Yesterday, Google created a Doodle for the Mexican version of the Mexican actress María Félix on the occasion of her 104th birthday. Her eyebrow movements were the original inspiration for this project. She was born and died on the same date – the 8th of April. The year of her birth is subject to some variation, depending on the source, but she lived a full life and died in 2002 in her eighties. She starred in 47 films and became known as La Doña – a term that denotes respect and authority – after her breakthrough role as the eponymous character Doña Bárbara (Fernando de Fuentes and Miguel M. Delgado, 1943). At the peak of her career (1940s-1950s) she was the best paid actor (male or female) in what was a flourishing industry in Mexico. Mexican film production at the time dominated the Spanish-language market in Latin American and Spain and was widely distributed throughout the world. She occasionally acted in Spanish, Italian, and French productions, but never in English. She lived a celebrity life full of scandal and glamour. By the end of her life she lived in opulent surroundings with her French husband in residences in Paris and Mexico City. Despite all of this fame and renown – or maybe because of it – her work is relatively understudied. For me, one means of understanding her work is to find new ways of discussing the brow so that I can get a keener insight into why, despite her considerable success and skill, women like her are not given the academic attention they deserve.

For more on María Félix see, here and here.
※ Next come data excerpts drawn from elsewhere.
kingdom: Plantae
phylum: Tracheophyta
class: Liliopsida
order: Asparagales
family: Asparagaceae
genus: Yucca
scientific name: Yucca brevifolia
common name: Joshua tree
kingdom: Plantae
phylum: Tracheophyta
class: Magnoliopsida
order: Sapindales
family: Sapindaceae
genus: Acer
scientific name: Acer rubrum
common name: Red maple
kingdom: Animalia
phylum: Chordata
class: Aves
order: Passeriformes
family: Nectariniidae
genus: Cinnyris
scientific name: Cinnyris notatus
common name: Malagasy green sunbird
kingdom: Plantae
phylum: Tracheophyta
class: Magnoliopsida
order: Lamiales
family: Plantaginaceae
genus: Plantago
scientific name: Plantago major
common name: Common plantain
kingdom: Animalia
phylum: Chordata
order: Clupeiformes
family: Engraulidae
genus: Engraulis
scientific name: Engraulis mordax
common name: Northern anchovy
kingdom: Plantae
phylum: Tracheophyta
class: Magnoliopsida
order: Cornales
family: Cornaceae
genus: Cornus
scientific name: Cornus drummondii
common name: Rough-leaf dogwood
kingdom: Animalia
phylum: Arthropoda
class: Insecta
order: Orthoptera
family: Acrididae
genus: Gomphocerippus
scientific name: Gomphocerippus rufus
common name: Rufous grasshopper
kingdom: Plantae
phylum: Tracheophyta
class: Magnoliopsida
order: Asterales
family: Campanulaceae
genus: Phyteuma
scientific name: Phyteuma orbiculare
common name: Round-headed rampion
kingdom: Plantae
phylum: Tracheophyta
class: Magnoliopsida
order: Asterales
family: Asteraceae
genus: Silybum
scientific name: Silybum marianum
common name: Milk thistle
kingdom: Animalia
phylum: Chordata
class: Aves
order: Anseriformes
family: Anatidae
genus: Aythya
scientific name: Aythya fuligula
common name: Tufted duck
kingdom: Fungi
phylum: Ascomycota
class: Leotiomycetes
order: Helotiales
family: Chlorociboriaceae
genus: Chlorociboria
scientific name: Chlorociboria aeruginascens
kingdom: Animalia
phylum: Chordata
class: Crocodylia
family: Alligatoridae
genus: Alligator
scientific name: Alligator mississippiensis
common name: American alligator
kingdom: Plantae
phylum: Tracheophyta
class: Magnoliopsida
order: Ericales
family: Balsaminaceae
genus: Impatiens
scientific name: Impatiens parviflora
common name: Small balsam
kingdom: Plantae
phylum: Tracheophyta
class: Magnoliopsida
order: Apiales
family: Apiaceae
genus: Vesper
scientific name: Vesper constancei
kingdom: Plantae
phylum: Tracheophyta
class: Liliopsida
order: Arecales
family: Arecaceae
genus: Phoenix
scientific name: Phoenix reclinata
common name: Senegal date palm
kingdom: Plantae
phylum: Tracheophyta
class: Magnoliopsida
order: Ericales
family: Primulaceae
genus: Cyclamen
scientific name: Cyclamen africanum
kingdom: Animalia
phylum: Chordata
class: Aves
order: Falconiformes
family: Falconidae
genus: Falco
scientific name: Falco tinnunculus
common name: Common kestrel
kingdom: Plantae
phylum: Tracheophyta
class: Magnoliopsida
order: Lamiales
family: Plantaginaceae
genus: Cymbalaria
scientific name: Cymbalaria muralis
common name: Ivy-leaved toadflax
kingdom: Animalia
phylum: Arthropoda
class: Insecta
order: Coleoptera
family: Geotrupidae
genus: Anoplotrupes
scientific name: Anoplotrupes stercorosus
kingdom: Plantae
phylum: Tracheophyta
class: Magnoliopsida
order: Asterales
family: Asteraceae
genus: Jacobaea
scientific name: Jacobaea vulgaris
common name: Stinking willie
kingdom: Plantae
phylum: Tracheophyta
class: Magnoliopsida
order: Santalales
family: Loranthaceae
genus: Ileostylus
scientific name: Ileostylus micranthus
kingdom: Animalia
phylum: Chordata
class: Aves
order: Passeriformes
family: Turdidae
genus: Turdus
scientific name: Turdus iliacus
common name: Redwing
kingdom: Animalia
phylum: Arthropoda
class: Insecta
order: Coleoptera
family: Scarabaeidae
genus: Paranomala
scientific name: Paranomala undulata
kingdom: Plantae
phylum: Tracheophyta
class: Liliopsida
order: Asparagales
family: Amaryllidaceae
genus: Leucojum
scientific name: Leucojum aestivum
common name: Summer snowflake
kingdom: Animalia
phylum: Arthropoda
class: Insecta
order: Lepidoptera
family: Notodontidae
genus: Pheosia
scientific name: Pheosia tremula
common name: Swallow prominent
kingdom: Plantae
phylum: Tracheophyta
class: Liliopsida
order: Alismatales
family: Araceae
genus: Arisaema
Niamh Thornton, University of Liverpool


Trailers and A/V essays

As part of our event at FACT we will have a trailer and an audio-visual essay co-created by Niamh Thornton and Liz Greene. We are currently working hard to edit material by vloggers and Instagrammers, and finding inspiration in the many film stars and celebrities who use their brows as part of their performances. After many hours of viewing, it has been fascinating to watch the similarities and differences in approaches and advice given. Pencils, stencils, threads, and products abound. The release date for our trailer will be next week.

The Most Famous Monobrow

When I mention that I am doing a project on eyebrows and I research Mexico, Frida Kahlo’s name is always mentioned. So, it is no surprise that in a review of an exhibition of her “intimate belongings” at the V&A her “ebony eyebrow pencils that she used to emphasise her monobrow” is included. For more, read on. Kahlo’s image is to be found on multiple objects that can be bought throughout the land. So, will the exhibit now encourage a new direction in brows, just as her Tehuana-style blouse has introduced a taste for embroidery?

Niamh Thornton, University of Liverpool


Eyebrows are a constant in the press and online, with many different opinions about whose works and whose doesn’t. We want to get away from eyebrow shaming and give you an opportunity to get your eyebrow scanned, talk about what your brow means to you, and shake off the negativity around the brow. We are interested in the choices you make when you pluck, sculpt, and position your eyebrows and to challenge the current negative press around the (Scouse)brow.